I think farm labor would be perfect. Take the unruley city kid and have them manually transplant Vidalia onions for 3 months. If they try to start something I doubt the visa-farm laborers would take a second to beat them to the ground. could even pay them $15/hr subsidized by the government to be paid upon completion of sentence. Any tantrum or loss of crops from the individual can be taken out of their pay.

The problem is that bored young antisocial men have no outlets for constructive behavior in the ghetto. Get them working and put them in a situation where they're isolated from what allows them to misbehave.

That could work - it's basically a short term at hard labor. This being said, there are perverse incentives galore: this shit's profitable. Now you've got not only budding thugs and gangsters but also some poor sap that got busted for shoplifting caught up in this dragnet. As long as they're not working them too hard, giving them enough food and water...as long as it's not some kind of troubled-teen hellhole like Holes with less water and more beatings, it sounds like a good idea. Ideally, the government (and the farmers) would barely break even on the scheme.

I wonder what happened to the petty criminals of our grandfathers' time, who were given the choice between jail and the Army...provided they didn't see combat, were they better off?

I mean sure, that's a thing that seems worth trying, but it'll never happen. Instead politicians will continue pretending the thirteen year old assaulter will get a stern lecture from his parents like it's 1955 until he kills someone, and cops will continue getting frustrated until sombra negra comes to the US, and that'll be significantly worse to the progressive mindset than a few floggings but it's too late to change anything.

I mean. In 1955, in a lot of cities? A White cop could basically get away with murdering that Black 13-year-old. A dropped gun, a statement that the kid had pulled it, and nobody really asks any questions. I'll grant that some of this might have been cops covering up a tragic, honest mistake, of the "I confused a wallet for a pistol" variety, but a hell of a lot was just shooting fleeing people in the back or shooting them for contempt of cop.

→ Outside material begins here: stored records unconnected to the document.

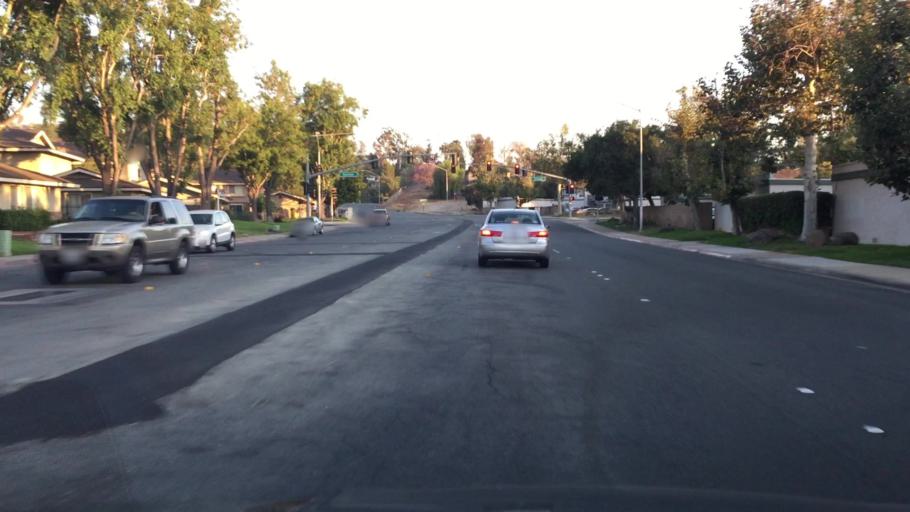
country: US
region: California
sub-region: San Diego County
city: Bostonia
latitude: 32.7833
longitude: -116.9280
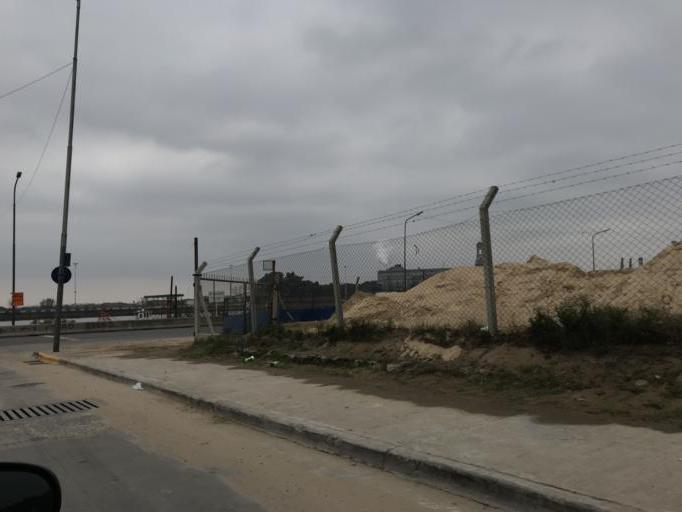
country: AR
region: Buenos Aires F.D.
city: Retiro
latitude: -34.5732
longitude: -58.3920
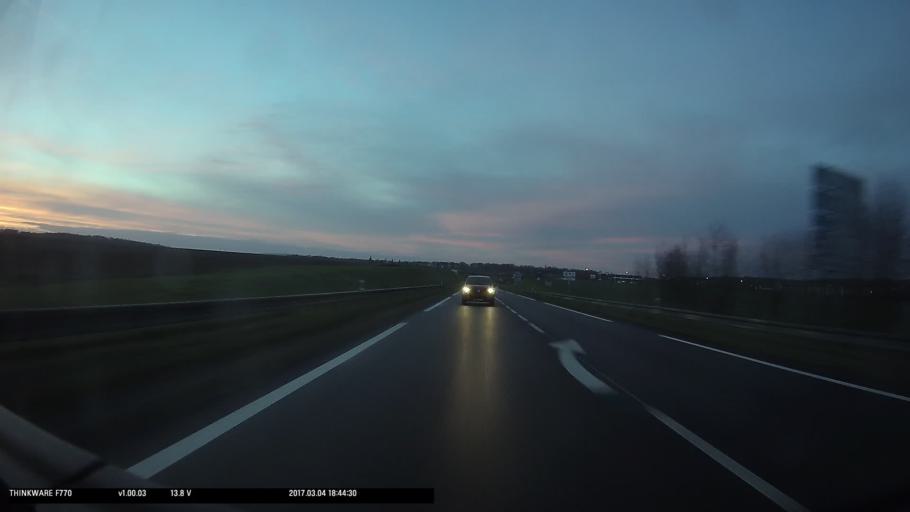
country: FR
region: Ile-de-France
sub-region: Departement du Val-d'Oise
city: Marines
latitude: 49.1382
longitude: 1.9697
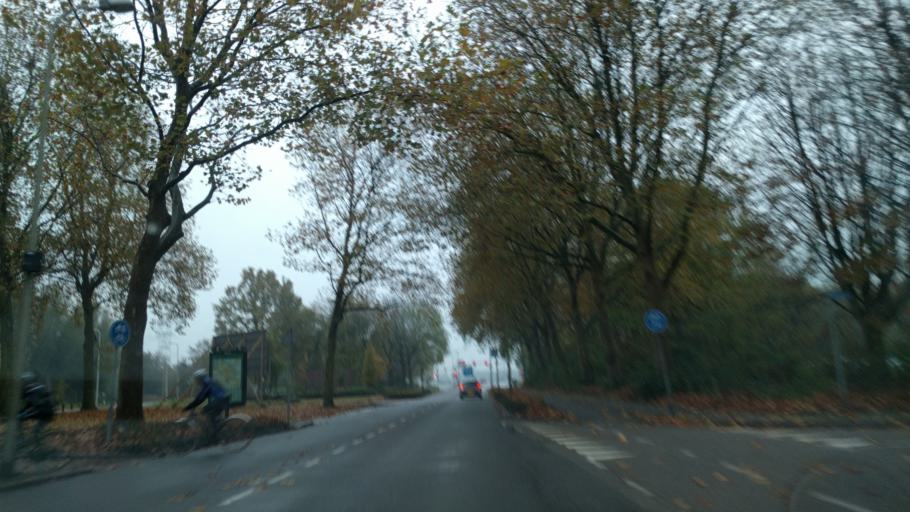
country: NL
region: South Holland
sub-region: Gemeente Ridderkerk
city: Ridderkerk
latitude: 51.8884
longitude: 4.5817
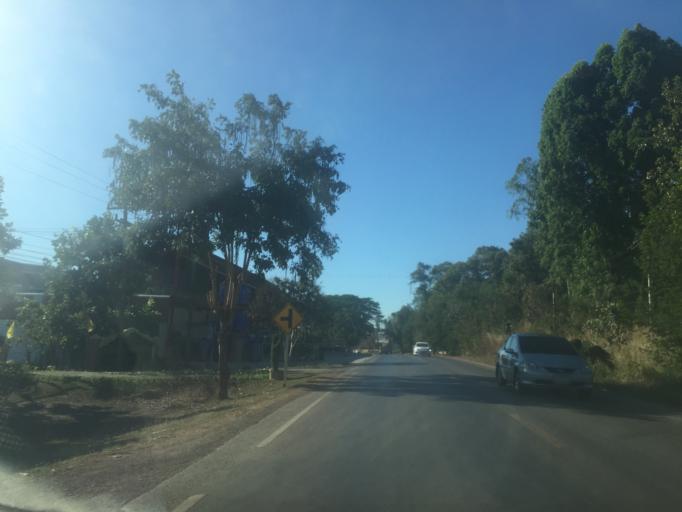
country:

Nice, liberal people want their violence hidden; if it just so happens that 13-year-old juvenile delinquents are sometimes never seen or heard from again, and there is a strong suspicion that it is the local police department doing it...people can unfortunately look the other way. And that's a damn shame: frustrated cops as judge, jury, and executioner.

Like. Someone is going to want to do something about this problem. The prison-industrial complex is expensive; unlike slavery, a prisoner can't make enough off of making license plates (or whatever it is they have them doing) to pay for what it costs to keep him locked up. Bullets are unfortunately cheap.

Someone mentioned farm labor, and that seems like it wouldn't be a bad idea either. Certainly not if they're with migrant farm workers (instead of other juvenile delinquents). Three months picking strawberries because you carjacked some dude at 13 might get you to straighten up.

EDIT: To be clear, I do not think that extrajudicial killings of criminals are at all a good idea. Nice, liberal people don't like violence, but if it must happen they want it well-hidden; they'd be very much against said extrajudicial killings but could look the other way most of the time, I think. Most of us would've been good Germans. I'll stand by what I think cops could've gotten away with in 1955.

sombra negra

I would have hoped I was in the timeline were we get Batman or The Shadow as our vigilantes.

If El Salvordoran death squads are all thats available it's likely another example of Central Americans taking the jobs of American vigilantes.